Work request: Please rewrite the text of the entries as a numbered list, covering the part that opens with the first line and closes with the line containing "Via G. Vanoncini", both included. Leave out any blank lines.
[[ Records to process, beginning ]]
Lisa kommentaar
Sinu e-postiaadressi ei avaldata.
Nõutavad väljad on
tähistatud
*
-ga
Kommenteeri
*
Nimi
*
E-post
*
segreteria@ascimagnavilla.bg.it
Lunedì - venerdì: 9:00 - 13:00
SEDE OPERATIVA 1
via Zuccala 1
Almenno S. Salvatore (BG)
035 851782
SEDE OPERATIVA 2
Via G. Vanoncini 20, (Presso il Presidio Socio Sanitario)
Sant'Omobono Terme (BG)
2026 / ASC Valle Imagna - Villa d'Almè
[[ Records to process, end ]]
Answer to this problem:
1. Lisa kommentaar
2. Sinu e-postiaadressi ei avaldata.
3. Nõutavad väljad on
4. tähistatud
5. *
6. -ga
7. Kommenteeri
8. *
9. Nimi
10. *
11. E-post
12. *
13. segreteria@ascimagnavilla.bg.it
14. Lunedì - venerdì: 9:00 - 13:00
15. SEDE OPERATIVA 1
16. via Zuccala 1
17. Almenno S. Salvatore (BG)
18. 035 851782
19. SEDE OPERATIVA 2
20. Via G. Vanoncini 20, (Presso il Presidio Socio Sanitario)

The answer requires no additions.